La technique (du grec « technè «, art manuel, habileté, technique) désigne d’abord un savoir-faire grâce auquel on obtient un résultat déterminé, l’ensemble des procédés d’un métier, permettant d’accroître la puissance de l’homme.

En son acception moderne, la technique désigne généralement des procédés découlant d’une connaissance scientifique et conduisant à des applications pratiques.

Problématique fondamentale.

L’homme maîtrise-t-il réellement l’essor de l’humanité par la technique ? telle est la question qui informe ici la problématique :

·         Qu’est-ce que la technique ? Un ensemble de savoir-faire empiriques transmissibles ou bien des procédés découlant de connaissances scientifiques ? Ne faut-il pas unifier les deux origines de la technique ? La technique n’est-elle pas l’instrument privilégié de l’action de l’homme ?

·         Faut-il concevoir l’homme « comme maître & possesseur de la nature « ? Dans cette perspective, la technique ne délivre-t-elle pas l’humanité de la servitude ?

·         Quels sont les effets ultimes de la technique ? Son usage ne connaît-il pas des défaillances et ne déclenche-t-il pas des effets pervers?

·         Dès lors la maîtrise de l’usage de la technique ne s’impose-t-elle pas aujourd’hui ?

La technique, le corps, la main.

 

C’est au XVIII ième que l’adjectif « technique « apparaît et au XIX ième (18486) que le substantif féminin « technique « se présente dans le langage, désignant alors un ensemble de savoir-faire employés pour produire une œuvre. Le terme signifie aussi un ensemble de procédés méthodiques fondés sur des connaissances scientifiques et destinés à la production. La technique, on le voit, représente autant de méthodes utilisées pour parvenir à un certain résultat. Ces méthodes sont mises au point scientifiquement. Expérience et science se trouvent donc à l’origine des pratiques techniques.

On ne saurait toutefois concevoir de manière directe et immédiate la relation de la science et de la technique. Comte souligne justement l’utilité de la théorie pure : l’ensemble de nos connaissances, d’une part, et, d’autre part, les procédés d’action que nous en déduisons forment deux systèmes distincts qui réagissent l’un sur l’autre.

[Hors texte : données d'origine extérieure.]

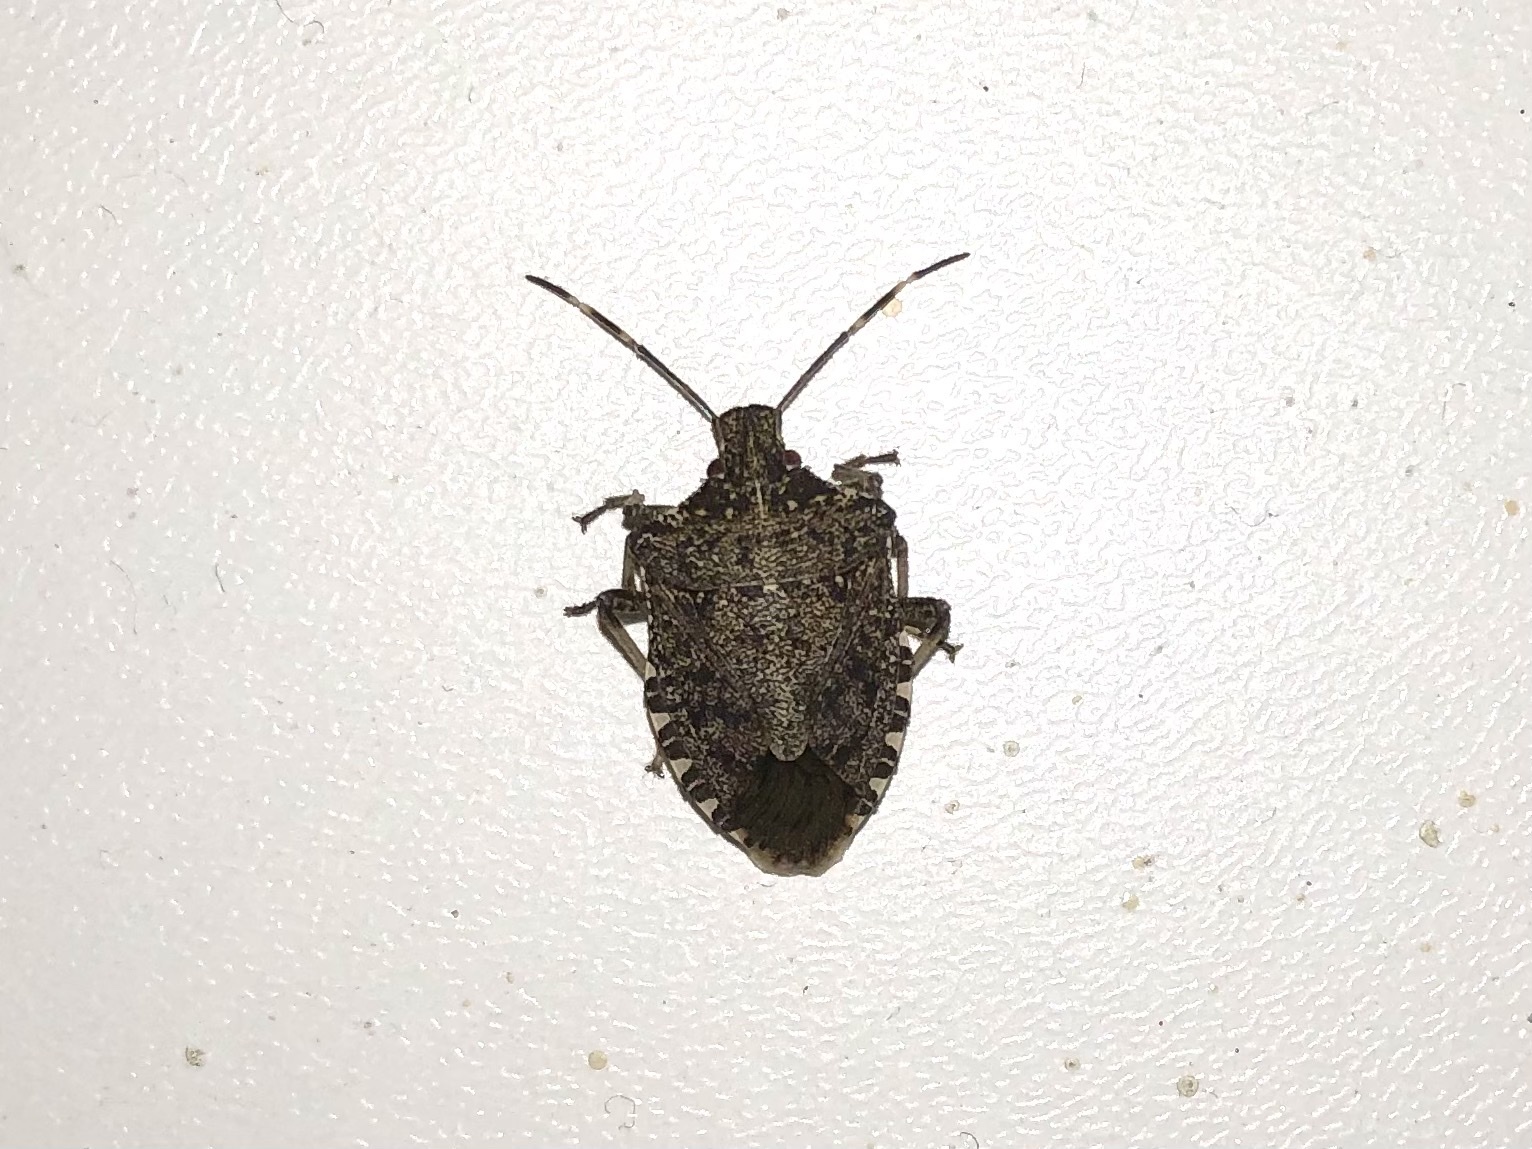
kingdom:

La technique, en tant qu’application des connaissances scientifiques, dépend des progrès de la théorie pure ; réciproquement, le développement de cette dernière est fréquemment lié à l’accroissement de la qualité des instruments de mesure, et ce en connexion avec l’amélioration des savoir-faire techniques. Science et technique doivent être rapprochées, mais ne se confondent nullement. D’ailleurs, la technique s’éclaire, sous un angle, à partir du premier objet technique, le corps de l’homme. Nous avons affaire d’abord à des techniques du corps, selon l’expression de Marcel Mauss. Il faut dès lors comprendre dans leur connexion la technique et la main, qui semble bien être non pas un outil, mais plusieurs.

 

                  « Ce n’est pas parce qu’il a des mains que l’homme est le plus intelligent des êtres, mais c’est parce qu’il est le plus intelligent qu’il a des mains. En effet, l’être le plus intelligent est celui qui est capable de bien utiliser le plus grand nombre d’outils: or, la main semble bien être non  pas un outil, mais plusieurs. Car elle est pour ainsi dire un outil qui tient lieu des autres. C’est donc à l’être capable d’acquérir le plus grand nombre de techniques que la nature a donné l’outil de loin le plus utile, la main. Aussi, ceux qui disent que l’homme n’est pas bien constitué et qu’il est le moins bien partagé des animaux (parce que, dit-on, il est sans chaussures, il est nu et n’a pas d’armes pour combattre), sont dans l’erreur. Car les autres animaux n’ont chacun qu’un seul moyen de défense et il ne leur est pas possible de le changer pour un autre, mais ils sont forcés, pour ainsi dire, de garder leurs chaussures pour dormir et pour faire n’importe quoi d’autre, et ne doivent jamais déposer l’armure qu’ils ont autour de leur corps ni changer l’arme qu’ils ont reçue en partage. L’homme, au contraire, possède de nombreux moyens de défense, et il lui est toujours loisible d’en changer et même d’avoir l’arme qu’il veut et quand il le veut. Car la main devient griffe, serre, corne, ou lance ou épée ou toute arme ou outil. Elle peut être tout cela, parce qu’elle est capable de tout saisir et de tout tenir. « ARIST0TE

La technique et les outils ne permettent-ils pas  à l’homme d’échapper à sa faiblesse originelle ? Tel est bien un des sens du mythe de Protagoras, dans le dialogue de Platon qui porte ce nom.

 

« Il fut jadis un temps où les dieux existaient, mais non les espèces mortelles. Quand le temps que le destin avait assigné à leur création fut venu, les dieux les façonnèrent dans les entrailles de la terre d’un mélange de terre et de feu et des éléments qui s’allient au feu et à la terre. Quand le moment de les amener à la lumière approcha, ils chargèrent Prométhée et Epiméthée de les pourvoir et d’attribuer à chacun des qualités appropriées. Mais Epiméthée demanda à Prométhée de lui laisser faire seul le partage. « Quand je l’aurai fini, dit-il, tu viendras l’examiner. « Sa demande accordée, il fit le partage, et, en le faisant, il attribua aux uns la force sans la vitesse, aux autres la vitesse sans la force ; il donna des armes à ceux-ci, les refusa à ceux-là, mais il imagina pour eux d’autres moyens de conservation […]. Ces mesures de précaution étaient destinées à prévenir la disparition des races. […]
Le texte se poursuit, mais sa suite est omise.